Rubio stands by his support of in-state tuition for undocumented students
Senator Marco Rubio said he stands by a bill he co-sponsored in 2004 to provide in-state tuition to undocumented immigrants, saying he supported the bill because of the specific requirements it proposed.
On Sunday, Rubio appeared on ABC’s “This Week” to discuss his run for the White House and his shaky relationship with fellow Senator Ted Cruz. Rubio told host George Stephanopoulos he “absolutely” supports the bill because it required undocumented citizens to graduate from a Florida high school, earn an unspecified minimum GPA, and have been living in the United States for a period of time.
"They still had to pay for college, but they paid for what people paid when they lived in Florida."
"It was very narrowly tailored to high-performing students who found themselves in a situation where they were brought here by their parents when they were 5, didn't even speak another language except English and, therefore, couldn't attend college because they were being charged like they were from out of state," Rubio said, according to The Washington Post. "They still had to pay for college, but they paid for what people paid when they lived in Florida."
“We didn’t legalize anybody.
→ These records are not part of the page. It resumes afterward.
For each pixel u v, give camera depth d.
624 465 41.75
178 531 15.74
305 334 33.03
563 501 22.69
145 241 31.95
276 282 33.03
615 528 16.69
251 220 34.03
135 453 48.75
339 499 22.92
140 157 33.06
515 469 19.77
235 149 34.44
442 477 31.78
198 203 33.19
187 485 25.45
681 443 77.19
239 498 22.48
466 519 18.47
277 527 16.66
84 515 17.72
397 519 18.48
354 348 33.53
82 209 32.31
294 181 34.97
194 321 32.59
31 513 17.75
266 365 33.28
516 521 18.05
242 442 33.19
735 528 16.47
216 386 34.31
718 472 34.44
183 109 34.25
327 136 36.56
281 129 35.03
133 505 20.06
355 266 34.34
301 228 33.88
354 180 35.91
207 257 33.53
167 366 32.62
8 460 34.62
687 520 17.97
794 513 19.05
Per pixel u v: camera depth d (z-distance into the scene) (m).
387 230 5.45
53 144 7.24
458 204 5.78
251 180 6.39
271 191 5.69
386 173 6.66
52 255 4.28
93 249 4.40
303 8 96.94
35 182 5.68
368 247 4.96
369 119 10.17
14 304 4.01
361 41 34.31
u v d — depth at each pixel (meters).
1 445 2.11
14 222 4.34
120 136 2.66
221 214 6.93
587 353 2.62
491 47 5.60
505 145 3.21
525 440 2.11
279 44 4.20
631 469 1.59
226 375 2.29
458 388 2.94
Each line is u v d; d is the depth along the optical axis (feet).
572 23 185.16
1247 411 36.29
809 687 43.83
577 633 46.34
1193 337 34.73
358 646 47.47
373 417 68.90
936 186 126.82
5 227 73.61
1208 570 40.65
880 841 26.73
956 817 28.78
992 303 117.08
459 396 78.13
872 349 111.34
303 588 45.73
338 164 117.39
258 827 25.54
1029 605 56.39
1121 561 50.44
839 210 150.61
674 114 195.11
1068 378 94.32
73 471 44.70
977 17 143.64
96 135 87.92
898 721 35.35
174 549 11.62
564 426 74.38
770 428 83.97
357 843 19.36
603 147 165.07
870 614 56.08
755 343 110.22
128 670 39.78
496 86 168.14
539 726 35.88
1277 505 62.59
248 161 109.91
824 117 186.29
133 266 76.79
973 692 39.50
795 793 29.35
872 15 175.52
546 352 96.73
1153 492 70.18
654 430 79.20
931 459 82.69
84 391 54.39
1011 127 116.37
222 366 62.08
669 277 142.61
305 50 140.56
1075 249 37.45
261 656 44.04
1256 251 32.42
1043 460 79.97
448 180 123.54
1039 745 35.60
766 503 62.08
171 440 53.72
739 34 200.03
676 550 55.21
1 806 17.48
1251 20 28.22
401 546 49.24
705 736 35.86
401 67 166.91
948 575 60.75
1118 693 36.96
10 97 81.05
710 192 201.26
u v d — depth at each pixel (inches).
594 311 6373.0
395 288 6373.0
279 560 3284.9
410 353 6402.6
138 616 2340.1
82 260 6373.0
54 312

That’s the issue,” he added.
Rubio said many of the attacks against the legislation have been exaggerated, adding that he also supported one of the largest border control bills in American history.
"I continue to support and have supported and sponsored the largest border surge in American history, 20,000 new border agents, 700 miles of fencing and walls, a mandatory e-verify system, entry-exit tracking system to prevent visa overstays," he said.
Rubio also took the opportunity to knock Cruz’s immigration policies, attacking him for shifting positions based on political “calculation” as the primaries draw near. The two, now second and third in several national polls, have been highly critical of each other over the past month. Rubio attacked his opponent for lacking consistency.
“When it comes to Ted, he has changed his positions on immigration all over the place,” Rubio said. “He used to be for birthright citizenship, now he says he’s against it. He used to be for legalizing people that were here illegally, now he says he’s against it.”
“This is not consistency,” he continued. “This is calculation as he’s changed positions on these issues as we get closer to Election Day.”
Rubio went on to criticize Cruz for supporting Edward Snowden, the former National Security Agency contractor who leaked classified information. In 2013, Cruz said Snowden had done a “public service” by revealing the NSA was “seizing millions of personal records about law-abiding citizens.”
“I never believed Edward Snowden was a good public servant the way that Ted Cruz once said that he had done a public service for America,” Rubio said. “Edward Snowden is a traitor. We should not have a commander in chief that wants to weaken our intelligence programs.”